Hello folks, and welcome the heck back to Wrong Every Time. This has been an altogether productive week on my end, as my screening crew accompanied a fresh pile of films with a run through Netflix’s recent Avatar: The Last Airbender adaptation, which I’m frankly embarrassed to admit I actually quite enjoyed. Aside from that, my regular DnD group are now gearing up for our third shared campaign, wherein I’ll be stepping back from dungeon mastering to once again participate as a player character. That’s frankly more than fine by me; DMing was an absurd amount of work, and I’m looking forward to taking a break from writing several novels’ worth of narrative-sculpting and quest design to instead portray exactly one character: a goblin cleric with anxiety. I’m sure I’ll have more to say about all that after our first session on Monday, but for now, let’s break down a fresh week in film and television!
First up this week was The Strangers, a semi-recent horror hit that was pitched to us as being “not like those other home invasion films,” ie not primarily concerned with gruesome violence and sexual assault. Well, I can confirm that The Strangers largely avoids the ugly, mean-spirited dalliances that frequently make this genre space such uncomfortable viewing… unfortunately, it really doesn’t offer much else to fill its running time.
The film starts off strong, opening in the wake of a clear relational upheaval between Liv Tyler and Scott Speedman. As swiftly becomes clear, Speedman’s marriage proposal was apparently met with an awkward “I need more time,” prompting a heavy emotional tension that cleverly masks the encroaching horror threat. But while the film gleans some decent impact from scenes of our leads fretting in the foreground while masked strangers loom in the distance, it eventually becomes clear that this is all the film will offer; all distant silhouettes and bumps in the night, no energetic setpieces or coherent hurdles for our leads to overcome. I suppose back in 2008, “general spookums” could play as a more elegant alternative to Saw and Hostel, but from a vantage point here in the prestige horror era, I can only feel sorry that “elevated horror” enthusiasts once had to console themselves with such weak tea as this.

────────

Summarize the blog post in two sentences. The material that comes after this plays no part here.

* **DATA PROVIDED**
────────

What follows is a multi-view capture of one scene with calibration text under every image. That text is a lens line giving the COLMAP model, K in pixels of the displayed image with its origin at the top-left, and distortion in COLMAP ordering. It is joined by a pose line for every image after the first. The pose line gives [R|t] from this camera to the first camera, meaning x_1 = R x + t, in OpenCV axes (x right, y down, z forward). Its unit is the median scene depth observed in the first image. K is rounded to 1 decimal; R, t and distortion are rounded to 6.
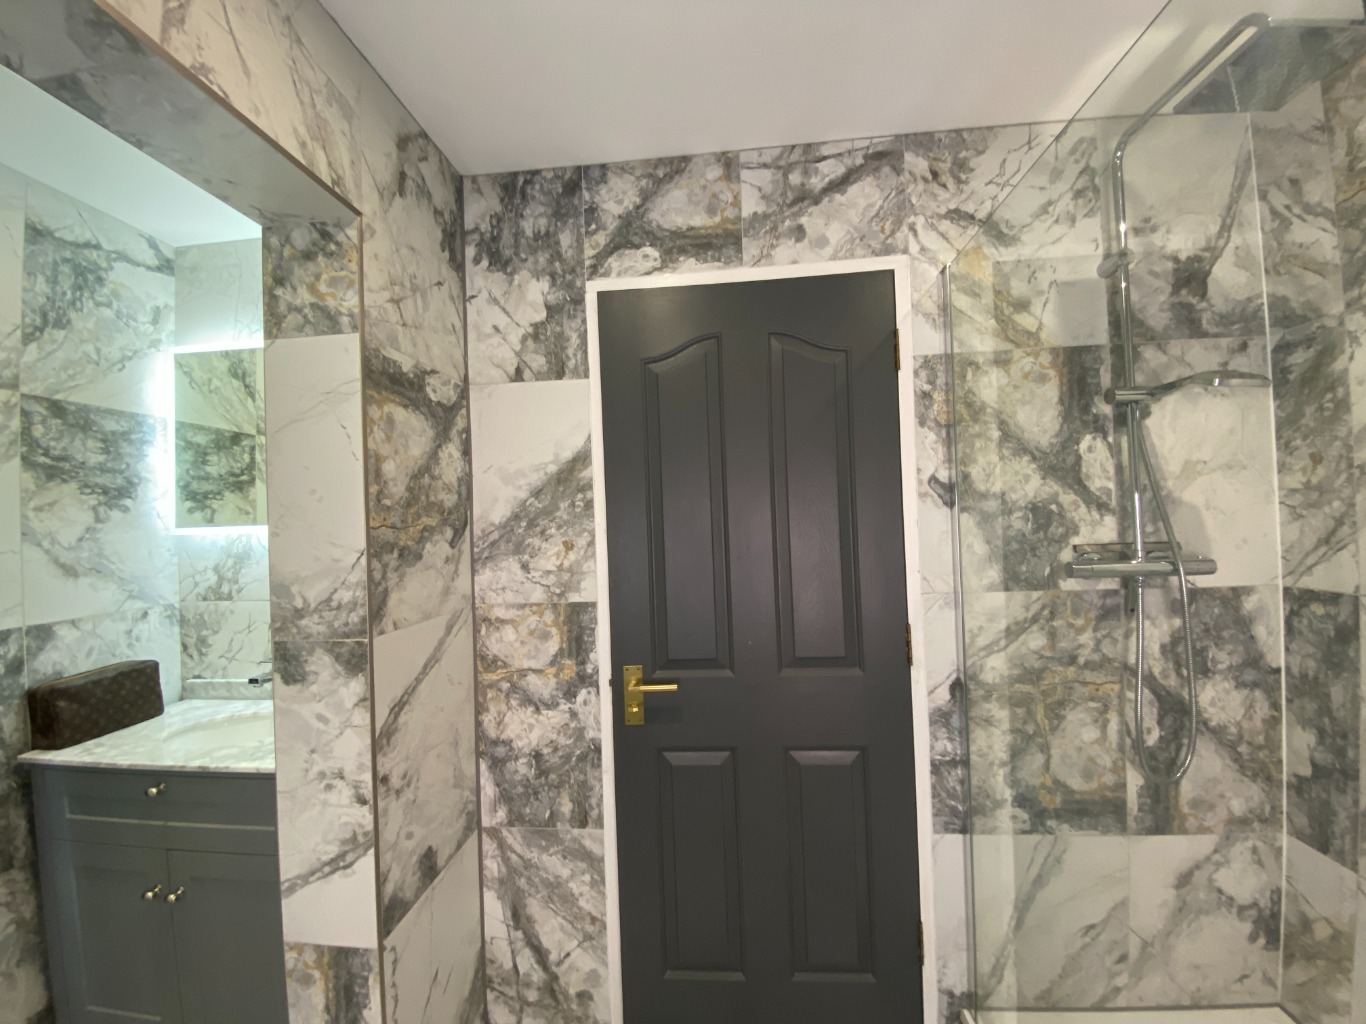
lens RADIAL K [[554.2, 0, 679.0], [0, 554.2, 512.9], [0, 0, 1]] dist [-0.016316, -0.001819]
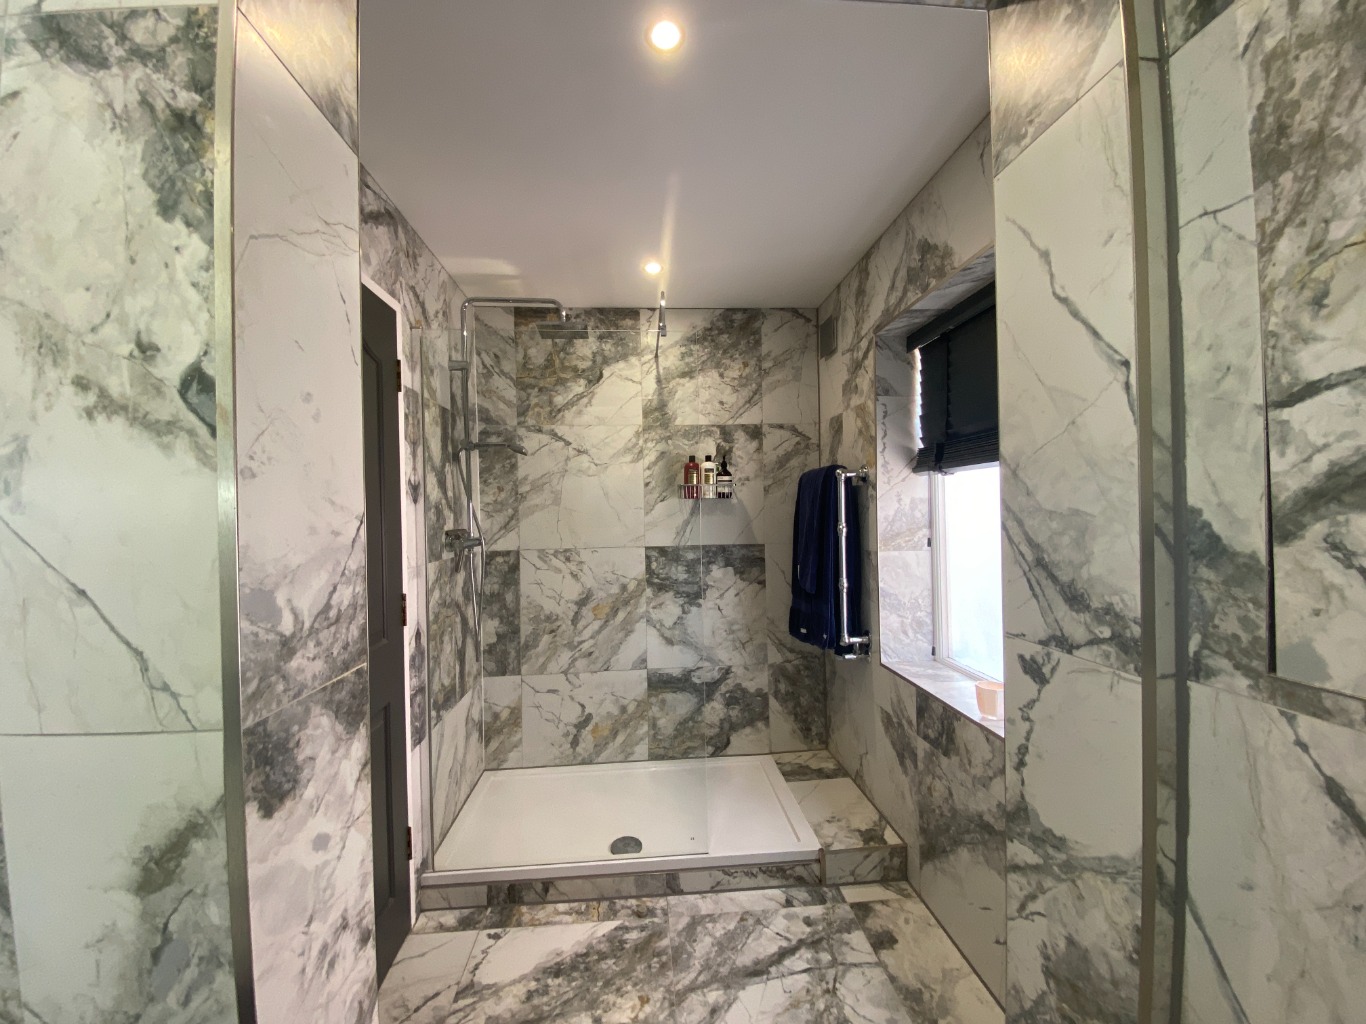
lens RADIAL K [[554.2, 0, 681.6], [0, 554.2, 512.1], [0, 0, 1]] dist [-0.016316, -0.001819]
pose [[-0.172628, 0.038849, 0.984221, -1.210314], [0.013680, 0.999220, -0.037041, 0.089687], [-0.984892, 0.007069, -0.173025, 0.747134]]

────────

* **SOLUTION FOR THIS EXERCISE**
The writer describes a productive week that included watching Netflix's Avatar: The Last Airbender adaptation, which the writer quite enjoyed, and getting ready for a third DnD campaign as a player rather than as dungeon master. The post then reviews the horror film The Strangers, which avoids the genre's ugly, mean-spirited violence and opens with strong emotional tension between Liv Tyler and Scott Speedman, but offers little beyond distant silhouettes and bumps in the night.